__The task__. Can you print every record below exactly as written?

__Listed records__.
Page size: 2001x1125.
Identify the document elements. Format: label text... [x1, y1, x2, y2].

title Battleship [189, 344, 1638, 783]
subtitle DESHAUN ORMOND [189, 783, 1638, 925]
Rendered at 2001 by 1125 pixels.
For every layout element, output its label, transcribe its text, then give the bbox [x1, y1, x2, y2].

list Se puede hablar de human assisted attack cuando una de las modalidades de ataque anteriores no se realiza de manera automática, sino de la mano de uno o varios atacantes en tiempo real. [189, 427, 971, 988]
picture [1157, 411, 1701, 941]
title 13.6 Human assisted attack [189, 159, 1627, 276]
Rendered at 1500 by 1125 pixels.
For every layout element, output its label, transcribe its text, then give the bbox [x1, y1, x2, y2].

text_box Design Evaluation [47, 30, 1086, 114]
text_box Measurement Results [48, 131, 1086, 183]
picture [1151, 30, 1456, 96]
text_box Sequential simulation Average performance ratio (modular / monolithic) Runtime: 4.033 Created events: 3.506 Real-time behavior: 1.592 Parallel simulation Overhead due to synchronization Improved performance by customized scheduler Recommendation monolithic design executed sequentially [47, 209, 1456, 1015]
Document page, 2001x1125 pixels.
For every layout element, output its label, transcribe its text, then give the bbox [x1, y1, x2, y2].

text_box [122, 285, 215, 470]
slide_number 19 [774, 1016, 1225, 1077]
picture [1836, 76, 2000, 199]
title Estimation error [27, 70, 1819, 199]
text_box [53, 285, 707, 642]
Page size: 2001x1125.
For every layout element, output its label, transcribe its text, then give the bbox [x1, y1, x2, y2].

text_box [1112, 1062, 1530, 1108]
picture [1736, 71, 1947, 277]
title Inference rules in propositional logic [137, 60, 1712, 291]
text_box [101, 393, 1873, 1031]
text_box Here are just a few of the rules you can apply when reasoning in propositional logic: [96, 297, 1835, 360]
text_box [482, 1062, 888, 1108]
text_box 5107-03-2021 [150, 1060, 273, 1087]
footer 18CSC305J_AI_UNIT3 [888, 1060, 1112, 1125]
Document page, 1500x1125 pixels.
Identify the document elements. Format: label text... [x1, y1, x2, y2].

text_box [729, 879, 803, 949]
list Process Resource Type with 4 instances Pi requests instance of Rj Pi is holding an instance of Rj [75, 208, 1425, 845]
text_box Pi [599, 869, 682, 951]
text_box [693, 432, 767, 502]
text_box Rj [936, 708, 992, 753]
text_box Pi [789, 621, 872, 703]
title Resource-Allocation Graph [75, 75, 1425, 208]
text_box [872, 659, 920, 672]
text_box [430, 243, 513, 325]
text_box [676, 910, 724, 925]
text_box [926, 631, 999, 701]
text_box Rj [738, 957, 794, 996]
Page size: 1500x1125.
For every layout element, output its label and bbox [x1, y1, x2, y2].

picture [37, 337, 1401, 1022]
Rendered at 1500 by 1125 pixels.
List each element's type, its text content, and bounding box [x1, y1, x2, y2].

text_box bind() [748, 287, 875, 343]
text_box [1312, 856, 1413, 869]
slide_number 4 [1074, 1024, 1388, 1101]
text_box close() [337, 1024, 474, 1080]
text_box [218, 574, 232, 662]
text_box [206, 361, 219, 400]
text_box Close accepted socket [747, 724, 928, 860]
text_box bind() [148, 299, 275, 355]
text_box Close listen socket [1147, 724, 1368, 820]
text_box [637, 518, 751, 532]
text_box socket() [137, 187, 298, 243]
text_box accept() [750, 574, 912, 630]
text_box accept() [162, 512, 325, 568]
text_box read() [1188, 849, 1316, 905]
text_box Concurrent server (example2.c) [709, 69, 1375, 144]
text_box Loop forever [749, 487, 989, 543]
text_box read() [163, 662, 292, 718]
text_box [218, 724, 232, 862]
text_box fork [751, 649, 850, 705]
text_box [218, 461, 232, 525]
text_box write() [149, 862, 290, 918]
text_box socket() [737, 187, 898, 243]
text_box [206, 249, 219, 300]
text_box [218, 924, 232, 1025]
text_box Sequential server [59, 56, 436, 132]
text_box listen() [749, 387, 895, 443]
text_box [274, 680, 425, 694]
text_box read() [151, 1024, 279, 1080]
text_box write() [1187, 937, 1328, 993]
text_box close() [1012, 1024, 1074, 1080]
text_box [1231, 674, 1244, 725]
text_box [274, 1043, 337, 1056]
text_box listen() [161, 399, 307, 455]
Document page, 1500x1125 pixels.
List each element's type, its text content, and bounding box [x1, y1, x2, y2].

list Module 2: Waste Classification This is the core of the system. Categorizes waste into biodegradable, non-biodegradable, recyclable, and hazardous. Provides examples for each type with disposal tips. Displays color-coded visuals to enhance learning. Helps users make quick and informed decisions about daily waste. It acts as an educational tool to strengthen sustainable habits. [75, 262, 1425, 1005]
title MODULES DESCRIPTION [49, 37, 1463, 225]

__Exercise result__.
Page size: 2001x1125.
Identify the document elements. Format: label text... [x1, y1, x2, y2].

title Battleship [189, 344, 1638, 783]
subtitle DESHAUN ORMOND [189, 783, 1638, 925]
Rendered at 2001 by 1125 pixels.
For every layout element, output its label, transcribe its text, then give the bbox [x1, y1, x2, y2].

list Se puede hablar de human assisted attack cuando una de las modalidades de ataque anteriores no se realiza de manera automática, sino de la mano de uno o varios atacantes en tiempo real. [189, 427, 971, 988]
picture [1157, 411, 1701, 941]
title 13.6 Human assisted attack [189, 159, 1627, 276]
Rendered at 1500 by 1125 pixels.
For every layout element, output its label, transcribe its text, then give the bbox [x1, y1, x2, y2].

text_box Design Evaluation [47, 30, 1086, 114]
text_box Measurement Results [48, 131, 1086, 183]
picture [1151, 30, 1456, 96]
text_box Sequential simulation Average performance ratio (modular / monolithic) Runtime: 4.033 Created events: 3.506 Real-time behavior: 1.592 Parallel simulation Overhead due to synchronization Improved performance by customized scheduler Recommendation monolithic design executed sequentially [47, 209, 1456, 1015]
Document page, 2001x1125 pixels.
For every layout element, output its label, transcribe its text, then give the bbox [x1, y1, x2, y2].

text_box [122, 285, 215, 470]
slide_number 19 [774, 1016, 1225, 1077]
picture [1836, 76, 2000, 199]
title Estimation error [27, 70, 1819, 199]
text_box [53, 285, 707, 642]
Page size: 2001x1125.
For every layout element, output its label, transcribe its text, then give the bbox [x1, y1, x2, y2].

text_box [1112, 1062, 1530, 1108]
picture [1736, 71, 1947, 277]
title Inference rules in propositional logic [137, 60, 1712, 291]
text_box [101, 393, 1873, 1031]
text_box Here are just a few of the rules you can apply when reasoning in propositional logic: [96, 297, 1835, 360]
text_box [482, 1062, 888, 1108]
text_box 5107-03-2021 [150, 1060, 273, 1087]
footer 18CSC305J_AI_UNIT3 [888, 1060, 1112, 1125]
Document page, 1500x1125 pixels.
Identify the document elements. Format: label text... [x1, y1, x2, y2].

text_box [729, 879, 803, 949]
list Process Resource Type with 4 instances Pi requests instance of Rj Pi is holding an instance of Rj [75, 208, 1425, 845]
text_box Pi [599, 869, 682, 951]
text_box [693, 432, 767, 502]
text_box Rj [936, 708, 992, 753]
text_box Pi [789, 621, 872, 703]
title Resource-Allocation Graph [75, 75, 1425, 208]
text_box [872, 659, 920, 672]
text_box [430, 243, 513, 325]
text_box [676, 910, 724, 925]
text_box [926, 631, 999, 701]
text_box Rj [738, 957, 794, 996]
Page size: 1500x1125.
For every layout element, output its label and bbox [x1, y1, x2, y2].

picture [37, 337, 1401, 1022]
Rendered at 1500 by 1125 pixels.
List each element's type, its text content, and bounding box [x1, y1, x2, y2].

text_box bind() [748, 287, 875, 343]
text_box [1312, 856, 1413, 869]
slide_number 4 [1074, 1024, 1388, 1101]
text_box close() [337, 1024, 474, 1080]
text_box [218, 574, 232, 662]
text_box [206, 361, 219, 400]
text_box Close accepted socket [747, 724, 928, 860]
text_box bind() [148, 299, 275, 355]
text_box Close listen socket [1147, 724, 1368, 820]
text_box [637, 518, 751, 532]
text_box socket() [137, 187, 298, 243]
text_box accept() [750, 574, 912, 630]
text_box accept() [162, 512, 325, 568]
text_box read() [1188, 849, 1316, 905]
text_box Concurrent server (example2.c) [709, 69, 1375, 144]
text_box Loop forever [749, 487, 989, 543]
text_box read() [163, 662, 292, 718]
text_box [218, 724, 232, 862]
text_box fork [751, 649, 850, 705]
text_box [218, 461, 232, 525]
text_box write() [149, 862, 290, 918]
text_box socket() [737, 187, 898, 243]
text_box [206, 249, 219, 300]
text_box [218, 924, 232, 1025]
text_box Sequential server [59, 56, 436, 132]
text_box listen() [749, 387, 895, 443]
text_box [274, 680, 425, 694]
text_box read() [151, 1024, 279, 1080]
text_box write() [1187, 937, 1328, 993]
text_box close() [1012, 1024, 1074, 1080]
text_box [1231, 674, 1244, 725]
text_box [274, 1043, 337, 1056]
text_box listen() [161, 399, 307, 455]
Document page, 1500x1125 pixels.
List each element's type, its text content, and bounding box [x1, y1, x2, y2].

list Module 2: Waste Classification This is the core of the system. Categorizes waste into biodegradable, non-biodegradable, recyclable, and hazardous. Provides examples for each type with disposal tips. Displays color-coded visuals to enhance learning. Helps users make quick and informed decisions about daily waste. It acts as an educational tool to strengthen sustainable habits. [75, 262, 1425, 1005]
title MODULES DESCRIPTION [49, 37, 1463, 225]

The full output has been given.